| Written task 1 |
Return the passage of the Godzilla film excerpt from "After the film" to "throughout the film.", copied word for word.

| Selected extract |
****************
After the film was completed, Toho had their international versions of the movie dubbed in Hong Kong. This dubbed version significantly changes the meaning of several lines throughout the film.

Sony licensed GMK and Godzilla vs. Megaguirus with the hope of giving both films a theatrical release in the United States. However, after the American release of Godzilla 2000 under-performed at the box office, plans to give any newer Godzilla films a wide release were scrapped. Instead, Sony prepared edited television versions of both films. These premiered in the United States on the Sci-Fi Channel on August 31, 2003, during the channel's Labor Day marathon. In February 2004, the uncut international versions of both films were released on DVD with the addition of the original Japanese soundtracks, a first for an American release of a Godzilla film.

Critical response 
Review aggregator website Rotten Tomatoes reported a 63% rating from critics, based on 16 reviews with an average score of 5.29/10.

Troy Guinn of Eccentric Cinema gave the film a score of 8/10, calling it "one of only three Godzilla films I would recommend to anyone besides giant monster-movie fans or sci-fi buffs, the other two being the original Gojira and Mothra vs. Godzilla." Bryan Byun of DVD Verdict gave it a positive review, calling it "one of the most exciting entries in Godzilla's long cinematic history." Stomp Tokyo gave the film a score of 3/5, calling it "one of the better-looking entries in the series, albeit one of unfulfilled potential." John Wallis of DVD Talk felt that "the story is quite weak and somber" and that "this new take on [Godzilla] doesn't really work," while Gemma Tarlach of the Milwaukee Journal said that "GMK is best when it embraces its unabashed cheesiness. But when it tries to make Statements with Meaning, whether on Japan's past aggressions or ersatz samurai ruminations on the duty of a warrior, the movie flounders like a giant lizard hogtied by power lines." Film critic Leonard Maltin gave it three out of four stars, one of only two Godzilla films to receive more than two and a half stars, with the other being Godzilla 2000. The Boston Globe film critic Wesley Morris gave it three out of four stars, writing: "as absurd as its title, and by those standards it's a hilarious success."
****************
| Records for the exercise |
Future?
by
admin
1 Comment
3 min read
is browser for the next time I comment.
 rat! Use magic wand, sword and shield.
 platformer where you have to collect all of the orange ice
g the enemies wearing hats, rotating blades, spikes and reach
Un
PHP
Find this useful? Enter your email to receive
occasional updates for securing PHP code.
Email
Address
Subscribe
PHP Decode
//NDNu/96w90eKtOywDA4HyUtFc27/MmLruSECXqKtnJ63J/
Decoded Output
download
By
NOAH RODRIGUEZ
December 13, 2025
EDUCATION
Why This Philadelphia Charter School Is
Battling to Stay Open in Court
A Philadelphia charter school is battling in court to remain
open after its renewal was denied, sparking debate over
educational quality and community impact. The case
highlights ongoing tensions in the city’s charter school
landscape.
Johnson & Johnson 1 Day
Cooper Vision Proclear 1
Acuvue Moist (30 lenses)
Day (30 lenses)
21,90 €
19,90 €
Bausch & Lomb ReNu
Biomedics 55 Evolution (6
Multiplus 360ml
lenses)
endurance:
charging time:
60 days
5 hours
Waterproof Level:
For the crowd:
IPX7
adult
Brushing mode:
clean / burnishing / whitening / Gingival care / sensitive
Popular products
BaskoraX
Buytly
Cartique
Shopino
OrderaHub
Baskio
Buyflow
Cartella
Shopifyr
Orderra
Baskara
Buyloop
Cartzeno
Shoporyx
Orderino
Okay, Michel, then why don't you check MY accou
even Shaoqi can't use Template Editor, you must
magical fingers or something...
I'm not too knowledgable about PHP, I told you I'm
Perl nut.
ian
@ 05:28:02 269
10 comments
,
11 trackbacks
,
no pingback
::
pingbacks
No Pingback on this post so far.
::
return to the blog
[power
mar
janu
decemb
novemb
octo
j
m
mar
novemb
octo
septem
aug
****************
| Written task 2 |
Retype all of the rows above line by line, with no changes.

| Answer box 1 |
After the film was completed, Toho had their international versions of the movie dubbed in Hong Kong. This dubbed version significantly changes the meaning of several lines throughout the film.

| Answer box 2 |
Future?
by
admin
1 Comment
3 min read
is browser for the next time I comment.
 rat! Use magic wand, sword and shield.
 platformer where you have to collect all of the orange ice
g the enemies wearing hats, rotating blades, spikes and reach
Un
PHP
Find this useful? Enter your email to receive
occasional updates for securing PHP code.
Email
Address
Subscribe
PHP Decode
//NDNu/96w90eKtOywDA4HyUtFc27/MmLruSECXqKtnJ63J/
Decoded Output
download
By
NOAH RODRIGUEZ
December 13, 2025
EDUCATION
Why This Philadelphia Charter School Is
Battling to Stay Open in Court
A Philadelphia charter school is battling in court to remain
open after its renewal was denied, sparking debate over
educational quality and community impact. The case
highlights ongoing tensions in the city’s charter school
landscape.
Johnson & Johnson 1 Day
Cooper Vision Proclear 1
Acuvue Moist (30 lenses)
Day (30 lenses)
21,90 €
19,90 €
Bausch & Lomb ReNu
Biomedics 55 Evolution (6
Multiplus 360ml
lenses)
endurance:
charging time:
60 days
5 hours
Waterproof Level:
For the crowd:
IPX7
adult
Brushing mode:
clean / burnishing / whitening / Gingival care / sensitive
Popular products
BaskoraX
Buytly
Cartique
Shopino
OrderaHub
Baskio
Buyflow
Cartella
Shopifyr
Orderra
Baskara
Buyloop
Cartzeno
Shoporyx
Orderino
Okay, Michel, then why don't you check MY accou
even Shaoqi can't use Template Editor, you must
magical fingers or something...
I'm not too knowledgable about PHP, I told you I'm
Perl nut.
ian
@ 05:28:02 269
10 comments
,
11 trackbacks
,
no pingback
::
pingbacks
No Pingback on this post so far.
::
return to the blog
[power
mar
janu
decemb
novemb
octo
j
m
mar
novemb
octo
septem
aug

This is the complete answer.